■ **Record extracts**

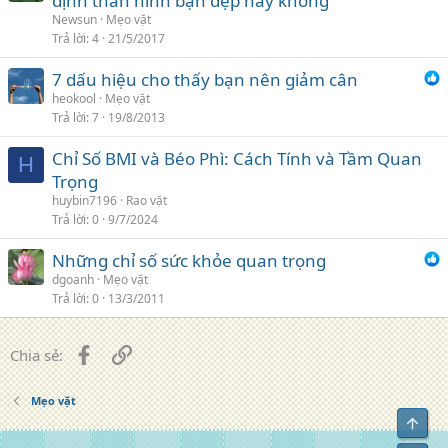
định thân hình bạn đẹp hay không
Newsun
Mẹo vặt
Trả lời
4
21/5/2017
7 dấu hiệu cho thấy bạn nên giảm cân
heokool
Mẹo vặt
Trả lời
7
19/8/2013
Chỉ Số BMI và Béo Phì: Cách Tính và Tầm Quan
H
Trọng
huybin7196
Rao vặt
Trả lời
0
9/7/2024
Những chỉ số sức khỏe quan trọng
dgoanh
Mẹo vặt
Trả lời
0
13/3/2011
Facebook
Liên kết
Chia sẻ:
Mẹo vặt
Top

■ **Task instructions**
Leave the pictures out and output all of the data verbatim.

■ **Response area**
định thân hình bạn đẹp hay không
Newsun
Mẹo vặt
Trả lời
4
21/5/2017
7 dấu hiệu cho thấy bạn nên giảm cân
heokool
Mẹo vặt
Trả lời
7
19/8/2013
Chỉ Số BMI và Béo Phì: Cách Tính và Tầm Quan
H
Trọng
huybin7196
Rao vặt
Trả lời
0
9/7/2024
Những chỉ số sức khỏe quan trọng
dgoanh
Mẹo vặt
Trả lời
0
13/3/2011
Facebook
Liên kết
Chia sẻ:
Mẹo vặt
Top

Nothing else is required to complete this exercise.